▶ [Instructions]:
a. According to the article about Moses Dyer re-signing with Valour FC, how many games did Dyer say they played in the season?
b. Continue the article about Moses Dyer re-signing with Valour FC from where it stops.

It was over in an instant, like a brilliant lightning flash across the sky.
And when the Canadian Premier League’s Island Games were completed for Moses Dyer and Valour FC, the attacking midfielder was left with one overwhelming thought:
How quickly can I sign up for more?
Well, the announcement officially came on Thursday when word came the 23-year-old New Zealander will indeed be back in 2021. Interestingly, he likely would have re-signed on the spot back in September if someone had slid a contract in front of him when the troops were packing up and leaving the bubble in Charlottetown, PEI.
“The way the season finished…. everything just felt so rushed,” began Dyer in a phone conversation with valourfootball.club. “We only had seven games and when it finished it felt like it was just getting started.
“That’s why I decided straightaway I wanted to come back. The group of boys were top notch, I felt comfortable and was enjoying it and then, just like that, it finished.
“I didn’t think about anything else, any other options. Straightaway I knew I wanted to come back. Obviously we all knew how long this offseason was going to be, so it’s not like I didn’t think about a loan deal, but I knew I was going to come back.
“That’s why I talked to the coach about that right after the last game.”

▶ [Entries shown]:
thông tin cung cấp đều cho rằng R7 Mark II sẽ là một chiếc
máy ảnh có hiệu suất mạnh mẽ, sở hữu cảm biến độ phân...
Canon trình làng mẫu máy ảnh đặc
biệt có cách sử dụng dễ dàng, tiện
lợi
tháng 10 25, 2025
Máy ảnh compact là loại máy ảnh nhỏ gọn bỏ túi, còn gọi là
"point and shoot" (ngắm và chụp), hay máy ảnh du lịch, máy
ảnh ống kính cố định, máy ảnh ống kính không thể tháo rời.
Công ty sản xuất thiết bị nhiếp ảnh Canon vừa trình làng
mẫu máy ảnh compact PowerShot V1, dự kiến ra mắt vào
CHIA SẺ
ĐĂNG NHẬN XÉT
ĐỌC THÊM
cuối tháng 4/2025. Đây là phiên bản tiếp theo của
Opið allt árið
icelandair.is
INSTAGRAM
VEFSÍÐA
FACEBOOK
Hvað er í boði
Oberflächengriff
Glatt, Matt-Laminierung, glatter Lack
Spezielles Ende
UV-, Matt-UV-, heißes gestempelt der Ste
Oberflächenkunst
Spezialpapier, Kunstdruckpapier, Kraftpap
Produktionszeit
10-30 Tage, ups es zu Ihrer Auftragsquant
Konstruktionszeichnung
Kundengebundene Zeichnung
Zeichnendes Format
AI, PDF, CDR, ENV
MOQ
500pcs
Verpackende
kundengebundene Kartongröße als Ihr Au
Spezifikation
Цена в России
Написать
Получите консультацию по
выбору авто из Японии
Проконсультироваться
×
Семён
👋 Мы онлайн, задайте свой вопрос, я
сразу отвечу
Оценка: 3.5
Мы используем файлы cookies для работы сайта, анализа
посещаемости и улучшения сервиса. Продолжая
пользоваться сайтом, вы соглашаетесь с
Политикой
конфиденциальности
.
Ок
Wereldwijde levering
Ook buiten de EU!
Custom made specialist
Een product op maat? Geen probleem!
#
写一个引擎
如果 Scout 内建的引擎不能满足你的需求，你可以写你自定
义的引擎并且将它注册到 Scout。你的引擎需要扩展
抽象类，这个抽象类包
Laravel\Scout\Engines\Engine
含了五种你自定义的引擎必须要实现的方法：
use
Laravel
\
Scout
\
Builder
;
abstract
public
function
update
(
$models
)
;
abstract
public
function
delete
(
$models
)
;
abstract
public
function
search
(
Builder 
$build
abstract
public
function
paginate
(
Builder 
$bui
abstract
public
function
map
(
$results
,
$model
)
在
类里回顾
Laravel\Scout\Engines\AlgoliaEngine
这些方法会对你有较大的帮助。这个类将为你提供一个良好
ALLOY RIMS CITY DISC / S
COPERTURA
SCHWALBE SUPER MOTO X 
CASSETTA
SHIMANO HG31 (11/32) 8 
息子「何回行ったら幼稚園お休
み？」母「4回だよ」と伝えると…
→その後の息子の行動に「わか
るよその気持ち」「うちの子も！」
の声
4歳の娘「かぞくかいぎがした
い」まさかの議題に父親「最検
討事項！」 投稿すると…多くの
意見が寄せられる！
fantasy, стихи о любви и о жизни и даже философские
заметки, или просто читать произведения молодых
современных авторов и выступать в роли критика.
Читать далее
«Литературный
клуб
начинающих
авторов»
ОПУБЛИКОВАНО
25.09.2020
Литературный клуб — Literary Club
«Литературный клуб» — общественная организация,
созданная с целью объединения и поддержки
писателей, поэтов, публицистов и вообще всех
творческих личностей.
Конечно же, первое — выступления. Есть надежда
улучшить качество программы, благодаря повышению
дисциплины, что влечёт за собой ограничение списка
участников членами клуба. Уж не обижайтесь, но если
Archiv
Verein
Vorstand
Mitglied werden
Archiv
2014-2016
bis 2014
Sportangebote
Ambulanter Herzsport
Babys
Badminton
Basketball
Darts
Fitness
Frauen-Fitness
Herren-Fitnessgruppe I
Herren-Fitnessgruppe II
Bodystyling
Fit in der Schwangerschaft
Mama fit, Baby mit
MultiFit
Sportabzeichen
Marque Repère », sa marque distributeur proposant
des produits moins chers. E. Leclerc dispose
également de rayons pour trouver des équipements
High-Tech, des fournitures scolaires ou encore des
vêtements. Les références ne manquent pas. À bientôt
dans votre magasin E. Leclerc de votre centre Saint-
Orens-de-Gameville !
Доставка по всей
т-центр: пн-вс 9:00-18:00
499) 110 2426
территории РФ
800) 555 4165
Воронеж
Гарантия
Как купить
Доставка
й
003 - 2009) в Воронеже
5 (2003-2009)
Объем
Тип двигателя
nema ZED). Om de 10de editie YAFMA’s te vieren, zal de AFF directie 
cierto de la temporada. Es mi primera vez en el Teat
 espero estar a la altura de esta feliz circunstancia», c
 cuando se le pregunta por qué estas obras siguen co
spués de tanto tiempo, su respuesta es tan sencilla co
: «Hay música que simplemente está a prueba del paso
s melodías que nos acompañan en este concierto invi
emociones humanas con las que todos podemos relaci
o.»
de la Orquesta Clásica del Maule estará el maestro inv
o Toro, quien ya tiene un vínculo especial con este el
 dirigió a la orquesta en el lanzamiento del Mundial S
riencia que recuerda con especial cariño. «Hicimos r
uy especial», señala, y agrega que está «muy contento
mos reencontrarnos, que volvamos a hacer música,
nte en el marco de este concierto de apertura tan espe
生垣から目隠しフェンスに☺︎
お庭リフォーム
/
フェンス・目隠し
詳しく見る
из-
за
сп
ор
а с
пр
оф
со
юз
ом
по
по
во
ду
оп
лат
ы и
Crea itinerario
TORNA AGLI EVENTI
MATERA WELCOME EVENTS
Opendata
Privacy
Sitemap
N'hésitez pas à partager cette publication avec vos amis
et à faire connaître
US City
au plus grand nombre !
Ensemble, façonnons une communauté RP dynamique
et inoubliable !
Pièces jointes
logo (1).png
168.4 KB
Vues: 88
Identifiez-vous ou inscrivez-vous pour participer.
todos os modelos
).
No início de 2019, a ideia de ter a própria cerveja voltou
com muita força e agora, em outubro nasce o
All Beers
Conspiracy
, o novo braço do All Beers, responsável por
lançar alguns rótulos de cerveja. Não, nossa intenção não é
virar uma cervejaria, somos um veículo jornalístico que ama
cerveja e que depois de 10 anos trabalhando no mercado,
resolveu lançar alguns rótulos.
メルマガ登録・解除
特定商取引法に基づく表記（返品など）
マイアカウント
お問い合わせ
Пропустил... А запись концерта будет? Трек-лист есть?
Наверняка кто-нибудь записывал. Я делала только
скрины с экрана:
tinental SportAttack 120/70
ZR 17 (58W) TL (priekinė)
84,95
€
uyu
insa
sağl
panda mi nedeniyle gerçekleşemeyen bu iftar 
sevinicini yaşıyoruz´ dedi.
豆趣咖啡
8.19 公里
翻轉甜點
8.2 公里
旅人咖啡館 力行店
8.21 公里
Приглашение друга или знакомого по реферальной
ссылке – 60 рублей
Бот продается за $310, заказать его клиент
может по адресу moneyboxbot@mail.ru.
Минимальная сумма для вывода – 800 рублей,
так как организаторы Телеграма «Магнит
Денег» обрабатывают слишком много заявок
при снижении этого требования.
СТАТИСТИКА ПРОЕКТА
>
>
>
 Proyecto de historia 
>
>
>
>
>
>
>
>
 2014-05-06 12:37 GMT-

▶ [Exercise responses]:
a. Seven games.

b.
Dyer is currently in Oslo, Norway, after having appeared in 26 matches and scoring seven goals for Florø of the Norwegian 2nd Division in 2018-19. He’ll head back to New Zealand before Christmas and won’t come out of quarantine until the end of December.
That, plus all the uncertainty caused by the Coronavirus, has made it difficult for many CPL players to land loan agreements with other clubs before returning to Canada – hopefully – for training camps in March.
“This year… everything has been so weird with so much uncertainty,” Dyer said. “I’m used to things not being bang on, 100 per cent, but this year has been next level.
“I look back at our season… our preseason was only training. We didn’t have any games. So our first couple of games (at the tournament), you can imagine we were just getting to know each other and our fitness – and you can’t really do that in tournaments.
“But I got to know the boys well. To be honest, I haven’t had that feeling for a while. Playing in Norway the last couple of years was tough… no one is really speaking your language. Obviously they all speak English, but it just wasn’t the same. It was nice having that feeling again.
“I think next season will be special.”
Dyer was one of Valour’s eight different goal-scorers at the Island Games, and the club’s coaching staff saw enough from the former captain of New Zealand’s squad at the 2017 FIFA U-20 World Cup to want to work with him further.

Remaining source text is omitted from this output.